- **What the task asks**
Work through the lines below and count those holding "paint"; reply with the number only.

- **Records supplied**
━━━

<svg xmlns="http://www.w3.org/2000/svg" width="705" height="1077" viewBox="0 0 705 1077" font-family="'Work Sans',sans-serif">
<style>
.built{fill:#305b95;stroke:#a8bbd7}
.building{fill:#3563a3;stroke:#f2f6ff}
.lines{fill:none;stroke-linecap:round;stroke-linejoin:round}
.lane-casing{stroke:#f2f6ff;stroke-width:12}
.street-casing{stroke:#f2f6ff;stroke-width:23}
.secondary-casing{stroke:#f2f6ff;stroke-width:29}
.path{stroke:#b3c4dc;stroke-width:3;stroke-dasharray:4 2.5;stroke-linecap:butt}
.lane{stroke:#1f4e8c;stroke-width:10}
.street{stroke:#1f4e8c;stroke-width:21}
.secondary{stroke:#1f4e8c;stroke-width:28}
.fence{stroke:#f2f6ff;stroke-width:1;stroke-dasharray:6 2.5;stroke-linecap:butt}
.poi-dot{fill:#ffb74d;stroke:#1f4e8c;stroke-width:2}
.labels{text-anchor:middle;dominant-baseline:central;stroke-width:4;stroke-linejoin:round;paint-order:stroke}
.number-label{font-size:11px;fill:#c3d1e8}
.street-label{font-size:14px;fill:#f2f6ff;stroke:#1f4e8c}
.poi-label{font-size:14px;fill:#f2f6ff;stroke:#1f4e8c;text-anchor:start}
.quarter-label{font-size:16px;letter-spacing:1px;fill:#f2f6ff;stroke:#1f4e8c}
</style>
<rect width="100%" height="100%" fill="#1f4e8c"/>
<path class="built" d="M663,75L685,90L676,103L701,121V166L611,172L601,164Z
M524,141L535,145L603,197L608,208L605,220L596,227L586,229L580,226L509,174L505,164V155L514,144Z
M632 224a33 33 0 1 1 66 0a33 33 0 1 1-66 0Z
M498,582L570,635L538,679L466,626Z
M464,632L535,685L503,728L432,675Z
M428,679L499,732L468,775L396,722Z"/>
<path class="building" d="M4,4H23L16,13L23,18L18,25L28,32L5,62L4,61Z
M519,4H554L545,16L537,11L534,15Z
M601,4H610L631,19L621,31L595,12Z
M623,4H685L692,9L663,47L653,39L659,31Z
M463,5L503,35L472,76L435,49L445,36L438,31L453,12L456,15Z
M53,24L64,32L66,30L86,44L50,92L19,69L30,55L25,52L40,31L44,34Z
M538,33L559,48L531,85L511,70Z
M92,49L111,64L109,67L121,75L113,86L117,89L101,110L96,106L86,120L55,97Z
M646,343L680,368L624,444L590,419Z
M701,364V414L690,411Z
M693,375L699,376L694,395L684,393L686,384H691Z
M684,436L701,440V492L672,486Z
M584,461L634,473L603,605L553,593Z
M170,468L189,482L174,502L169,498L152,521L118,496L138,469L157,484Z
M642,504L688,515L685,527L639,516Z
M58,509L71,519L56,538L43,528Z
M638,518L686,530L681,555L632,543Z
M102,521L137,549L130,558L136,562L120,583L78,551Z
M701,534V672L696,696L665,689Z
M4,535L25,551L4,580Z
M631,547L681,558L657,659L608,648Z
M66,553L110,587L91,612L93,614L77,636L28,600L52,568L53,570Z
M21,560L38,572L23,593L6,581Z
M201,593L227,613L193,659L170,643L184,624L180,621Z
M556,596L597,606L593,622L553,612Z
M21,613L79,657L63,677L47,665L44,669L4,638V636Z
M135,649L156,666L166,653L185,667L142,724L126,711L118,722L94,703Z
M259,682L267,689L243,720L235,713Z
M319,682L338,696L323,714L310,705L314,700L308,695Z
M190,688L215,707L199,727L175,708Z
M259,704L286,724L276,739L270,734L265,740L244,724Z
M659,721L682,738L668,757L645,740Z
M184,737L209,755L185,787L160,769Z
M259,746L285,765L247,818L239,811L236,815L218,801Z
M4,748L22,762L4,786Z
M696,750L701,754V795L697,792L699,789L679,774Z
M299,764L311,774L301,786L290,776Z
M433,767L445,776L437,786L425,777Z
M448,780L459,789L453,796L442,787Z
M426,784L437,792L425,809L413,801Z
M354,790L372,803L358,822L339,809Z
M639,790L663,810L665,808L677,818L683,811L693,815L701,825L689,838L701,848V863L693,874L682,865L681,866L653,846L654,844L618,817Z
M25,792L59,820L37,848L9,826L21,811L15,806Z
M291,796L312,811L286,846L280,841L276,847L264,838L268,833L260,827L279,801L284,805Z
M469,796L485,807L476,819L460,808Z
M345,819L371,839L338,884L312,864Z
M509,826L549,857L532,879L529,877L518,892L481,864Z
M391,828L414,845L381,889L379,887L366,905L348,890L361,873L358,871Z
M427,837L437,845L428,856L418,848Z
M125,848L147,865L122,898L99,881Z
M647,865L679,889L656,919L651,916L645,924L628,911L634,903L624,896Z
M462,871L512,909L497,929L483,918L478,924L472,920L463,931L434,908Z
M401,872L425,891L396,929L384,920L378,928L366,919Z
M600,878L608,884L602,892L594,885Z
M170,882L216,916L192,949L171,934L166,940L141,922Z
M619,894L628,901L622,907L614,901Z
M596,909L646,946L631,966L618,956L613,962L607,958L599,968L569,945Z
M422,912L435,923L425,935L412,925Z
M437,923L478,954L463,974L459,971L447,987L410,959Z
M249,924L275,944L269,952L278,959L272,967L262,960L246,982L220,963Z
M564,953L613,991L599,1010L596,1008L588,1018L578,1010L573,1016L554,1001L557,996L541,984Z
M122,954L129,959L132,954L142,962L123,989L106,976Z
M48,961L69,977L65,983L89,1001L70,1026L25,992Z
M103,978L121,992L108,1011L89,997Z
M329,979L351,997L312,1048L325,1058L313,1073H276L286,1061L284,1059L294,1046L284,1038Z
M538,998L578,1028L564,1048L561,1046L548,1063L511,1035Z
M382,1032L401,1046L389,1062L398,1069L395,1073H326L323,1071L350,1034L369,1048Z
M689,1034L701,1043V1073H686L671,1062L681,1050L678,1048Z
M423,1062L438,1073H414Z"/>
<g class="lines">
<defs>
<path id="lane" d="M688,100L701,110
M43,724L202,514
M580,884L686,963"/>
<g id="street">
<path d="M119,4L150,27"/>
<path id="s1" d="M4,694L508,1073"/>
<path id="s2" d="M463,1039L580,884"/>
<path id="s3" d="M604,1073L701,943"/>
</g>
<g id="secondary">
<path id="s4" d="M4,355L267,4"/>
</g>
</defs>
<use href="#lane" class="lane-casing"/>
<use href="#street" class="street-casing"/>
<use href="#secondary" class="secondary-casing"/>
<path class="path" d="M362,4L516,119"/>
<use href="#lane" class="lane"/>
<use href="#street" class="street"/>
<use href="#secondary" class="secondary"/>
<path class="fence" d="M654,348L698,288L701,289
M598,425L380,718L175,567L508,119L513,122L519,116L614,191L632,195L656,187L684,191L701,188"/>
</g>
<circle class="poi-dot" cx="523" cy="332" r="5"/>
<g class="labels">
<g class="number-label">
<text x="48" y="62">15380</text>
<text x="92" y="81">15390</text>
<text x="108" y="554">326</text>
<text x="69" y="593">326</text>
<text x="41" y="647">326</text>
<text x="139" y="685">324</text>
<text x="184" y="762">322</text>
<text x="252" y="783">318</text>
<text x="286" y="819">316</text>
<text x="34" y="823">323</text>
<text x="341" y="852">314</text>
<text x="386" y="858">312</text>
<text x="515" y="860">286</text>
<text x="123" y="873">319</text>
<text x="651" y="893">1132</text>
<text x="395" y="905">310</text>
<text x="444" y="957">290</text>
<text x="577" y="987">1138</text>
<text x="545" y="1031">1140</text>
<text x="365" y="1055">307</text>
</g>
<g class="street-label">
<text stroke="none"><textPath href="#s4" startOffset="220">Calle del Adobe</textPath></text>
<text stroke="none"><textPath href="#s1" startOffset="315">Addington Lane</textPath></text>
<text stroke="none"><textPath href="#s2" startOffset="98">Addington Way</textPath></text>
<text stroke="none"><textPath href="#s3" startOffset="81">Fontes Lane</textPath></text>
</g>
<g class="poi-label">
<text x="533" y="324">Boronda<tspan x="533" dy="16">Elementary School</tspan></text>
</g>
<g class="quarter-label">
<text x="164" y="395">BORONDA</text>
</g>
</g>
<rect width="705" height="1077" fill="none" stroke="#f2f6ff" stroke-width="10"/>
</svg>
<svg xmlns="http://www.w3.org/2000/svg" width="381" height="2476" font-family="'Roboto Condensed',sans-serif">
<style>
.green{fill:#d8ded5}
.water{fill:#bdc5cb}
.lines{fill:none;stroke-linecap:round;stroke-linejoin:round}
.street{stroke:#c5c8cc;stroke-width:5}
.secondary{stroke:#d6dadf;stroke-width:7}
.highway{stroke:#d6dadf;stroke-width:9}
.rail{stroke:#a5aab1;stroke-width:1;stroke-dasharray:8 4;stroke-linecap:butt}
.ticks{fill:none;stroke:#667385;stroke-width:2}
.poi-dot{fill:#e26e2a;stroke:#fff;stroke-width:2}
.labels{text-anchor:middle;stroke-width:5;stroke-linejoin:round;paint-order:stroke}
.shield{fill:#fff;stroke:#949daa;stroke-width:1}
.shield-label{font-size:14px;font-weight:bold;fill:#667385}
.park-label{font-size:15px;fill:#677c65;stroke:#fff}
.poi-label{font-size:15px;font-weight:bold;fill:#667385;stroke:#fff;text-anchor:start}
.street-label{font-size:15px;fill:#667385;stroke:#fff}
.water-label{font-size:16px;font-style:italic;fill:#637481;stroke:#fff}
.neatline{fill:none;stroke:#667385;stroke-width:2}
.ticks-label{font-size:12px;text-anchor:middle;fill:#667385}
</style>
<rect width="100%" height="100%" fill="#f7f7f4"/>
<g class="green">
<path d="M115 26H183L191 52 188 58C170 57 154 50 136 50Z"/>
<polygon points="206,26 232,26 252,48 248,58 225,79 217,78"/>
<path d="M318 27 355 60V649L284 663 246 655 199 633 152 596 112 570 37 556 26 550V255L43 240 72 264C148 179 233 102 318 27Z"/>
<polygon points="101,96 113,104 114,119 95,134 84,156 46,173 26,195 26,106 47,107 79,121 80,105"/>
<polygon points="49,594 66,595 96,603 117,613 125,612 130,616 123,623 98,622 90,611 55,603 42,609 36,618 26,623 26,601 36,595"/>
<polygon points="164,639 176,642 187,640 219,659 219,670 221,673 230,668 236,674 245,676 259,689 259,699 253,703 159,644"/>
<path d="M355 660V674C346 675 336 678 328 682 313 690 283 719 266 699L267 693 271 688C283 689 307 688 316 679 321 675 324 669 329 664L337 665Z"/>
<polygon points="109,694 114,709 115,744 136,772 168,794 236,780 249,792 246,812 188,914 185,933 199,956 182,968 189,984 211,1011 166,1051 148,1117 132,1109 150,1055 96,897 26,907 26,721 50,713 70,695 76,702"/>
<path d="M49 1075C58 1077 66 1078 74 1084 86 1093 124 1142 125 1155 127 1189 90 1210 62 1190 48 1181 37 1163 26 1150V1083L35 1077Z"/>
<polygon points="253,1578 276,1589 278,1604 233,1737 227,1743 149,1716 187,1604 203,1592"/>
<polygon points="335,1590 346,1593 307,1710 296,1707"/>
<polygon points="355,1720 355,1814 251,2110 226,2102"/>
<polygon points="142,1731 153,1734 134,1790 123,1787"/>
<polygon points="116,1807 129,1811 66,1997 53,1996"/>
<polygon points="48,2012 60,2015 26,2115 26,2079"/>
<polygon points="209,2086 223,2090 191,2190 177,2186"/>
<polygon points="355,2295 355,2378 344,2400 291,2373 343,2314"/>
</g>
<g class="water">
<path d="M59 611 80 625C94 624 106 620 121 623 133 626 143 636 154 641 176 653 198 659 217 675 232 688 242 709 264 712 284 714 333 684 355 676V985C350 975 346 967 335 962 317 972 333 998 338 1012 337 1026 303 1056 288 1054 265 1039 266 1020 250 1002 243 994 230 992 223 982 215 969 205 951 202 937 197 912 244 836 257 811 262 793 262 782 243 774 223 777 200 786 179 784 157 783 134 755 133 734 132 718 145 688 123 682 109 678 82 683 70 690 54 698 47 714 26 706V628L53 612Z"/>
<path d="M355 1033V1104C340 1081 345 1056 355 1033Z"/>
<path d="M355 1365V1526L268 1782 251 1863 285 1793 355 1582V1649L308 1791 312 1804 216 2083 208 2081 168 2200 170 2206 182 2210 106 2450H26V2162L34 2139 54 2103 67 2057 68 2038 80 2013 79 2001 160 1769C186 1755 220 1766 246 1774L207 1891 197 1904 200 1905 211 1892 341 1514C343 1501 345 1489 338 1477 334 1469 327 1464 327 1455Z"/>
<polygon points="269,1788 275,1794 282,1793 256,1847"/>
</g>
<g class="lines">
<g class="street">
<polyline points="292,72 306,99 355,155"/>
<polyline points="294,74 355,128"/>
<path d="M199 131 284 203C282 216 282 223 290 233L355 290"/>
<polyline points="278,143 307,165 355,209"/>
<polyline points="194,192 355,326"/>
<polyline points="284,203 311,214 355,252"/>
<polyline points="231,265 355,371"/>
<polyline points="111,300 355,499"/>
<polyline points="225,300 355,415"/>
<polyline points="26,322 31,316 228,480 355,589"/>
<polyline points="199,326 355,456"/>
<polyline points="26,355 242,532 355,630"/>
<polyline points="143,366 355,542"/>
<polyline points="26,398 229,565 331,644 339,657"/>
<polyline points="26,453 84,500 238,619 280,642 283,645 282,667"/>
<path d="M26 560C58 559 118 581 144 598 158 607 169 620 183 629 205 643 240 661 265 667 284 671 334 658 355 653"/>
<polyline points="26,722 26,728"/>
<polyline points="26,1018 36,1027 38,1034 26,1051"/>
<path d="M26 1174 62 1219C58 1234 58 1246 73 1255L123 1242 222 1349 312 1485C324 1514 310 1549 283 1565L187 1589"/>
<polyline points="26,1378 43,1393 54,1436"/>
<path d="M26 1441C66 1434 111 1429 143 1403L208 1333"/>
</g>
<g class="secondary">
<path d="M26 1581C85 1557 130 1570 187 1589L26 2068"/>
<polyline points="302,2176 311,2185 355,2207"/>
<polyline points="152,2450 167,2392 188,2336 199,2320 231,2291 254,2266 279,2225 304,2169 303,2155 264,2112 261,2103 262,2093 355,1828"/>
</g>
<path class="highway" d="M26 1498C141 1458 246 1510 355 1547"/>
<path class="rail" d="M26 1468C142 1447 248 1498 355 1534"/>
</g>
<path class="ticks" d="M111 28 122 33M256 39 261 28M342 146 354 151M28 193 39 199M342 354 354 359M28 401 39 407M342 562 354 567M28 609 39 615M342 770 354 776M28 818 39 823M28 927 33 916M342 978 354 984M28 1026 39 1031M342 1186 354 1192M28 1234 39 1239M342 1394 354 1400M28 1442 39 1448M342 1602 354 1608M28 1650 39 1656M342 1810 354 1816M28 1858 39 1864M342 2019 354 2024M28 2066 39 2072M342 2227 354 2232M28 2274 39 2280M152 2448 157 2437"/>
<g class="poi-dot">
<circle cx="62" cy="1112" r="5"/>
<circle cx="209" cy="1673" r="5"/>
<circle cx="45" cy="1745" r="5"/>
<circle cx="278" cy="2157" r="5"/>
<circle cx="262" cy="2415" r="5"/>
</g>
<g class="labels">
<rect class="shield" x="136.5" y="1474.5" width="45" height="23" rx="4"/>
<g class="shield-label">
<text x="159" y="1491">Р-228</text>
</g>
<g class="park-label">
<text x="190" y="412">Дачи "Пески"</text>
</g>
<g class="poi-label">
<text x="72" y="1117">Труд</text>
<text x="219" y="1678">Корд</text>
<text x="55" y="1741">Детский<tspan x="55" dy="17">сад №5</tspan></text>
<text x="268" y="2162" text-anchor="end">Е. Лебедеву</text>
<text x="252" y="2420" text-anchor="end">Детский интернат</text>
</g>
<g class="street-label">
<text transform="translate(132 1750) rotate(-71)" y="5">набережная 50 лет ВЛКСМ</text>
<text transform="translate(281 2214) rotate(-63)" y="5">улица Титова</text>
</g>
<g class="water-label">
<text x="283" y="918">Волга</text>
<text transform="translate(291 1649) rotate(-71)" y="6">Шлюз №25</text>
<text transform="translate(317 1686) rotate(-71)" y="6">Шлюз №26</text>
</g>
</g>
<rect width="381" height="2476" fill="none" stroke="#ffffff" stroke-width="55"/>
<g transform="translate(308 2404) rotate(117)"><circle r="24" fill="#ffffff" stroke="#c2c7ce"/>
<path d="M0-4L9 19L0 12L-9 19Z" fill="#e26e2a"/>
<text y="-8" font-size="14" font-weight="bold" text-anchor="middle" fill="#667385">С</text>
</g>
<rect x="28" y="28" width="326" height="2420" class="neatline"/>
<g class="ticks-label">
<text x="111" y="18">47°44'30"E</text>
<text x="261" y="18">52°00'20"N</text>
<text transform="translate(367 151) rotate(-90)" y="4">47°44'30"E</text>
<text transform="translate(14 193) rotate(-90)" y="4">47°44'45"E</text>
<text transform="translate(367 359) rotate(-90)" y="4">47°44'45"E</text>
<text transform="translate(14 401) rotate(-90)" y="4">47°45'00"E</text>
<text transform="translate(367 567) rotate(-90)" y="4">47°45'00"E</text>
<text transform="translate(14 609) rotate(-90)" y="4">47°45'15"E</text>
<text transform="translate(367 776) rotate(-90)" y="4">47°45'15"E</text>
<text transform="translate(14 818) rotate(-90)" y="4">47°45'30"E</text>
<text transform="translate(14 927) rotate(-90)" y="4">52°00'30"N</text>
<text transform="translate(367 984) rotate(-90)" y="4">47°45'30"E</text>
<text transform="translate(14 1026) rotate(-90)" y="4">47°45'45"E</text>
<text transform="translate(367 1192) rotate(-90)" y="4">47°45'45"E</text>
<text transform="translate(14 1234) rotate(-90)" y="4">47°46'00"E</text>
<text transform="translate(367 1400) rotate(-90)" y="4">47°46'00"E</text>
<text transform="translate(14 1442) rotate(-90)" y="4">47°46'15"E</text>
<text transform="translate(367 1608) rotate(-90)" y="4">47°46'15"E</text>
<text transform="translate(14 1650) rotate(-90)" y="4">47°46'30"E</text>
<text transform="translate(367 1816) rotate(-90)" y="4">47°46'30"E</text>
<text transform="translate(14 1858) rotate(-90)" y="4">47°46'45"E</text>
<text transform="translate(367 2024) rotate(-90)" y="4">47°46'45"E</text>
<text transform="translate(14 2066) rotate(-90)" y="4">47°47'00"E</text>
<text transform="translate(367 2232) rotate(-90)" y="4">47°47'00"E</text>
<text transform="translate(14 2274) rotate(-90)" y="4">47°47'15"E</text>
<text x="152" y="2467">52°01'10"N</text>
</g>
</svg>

━━━

- **Task solution**
2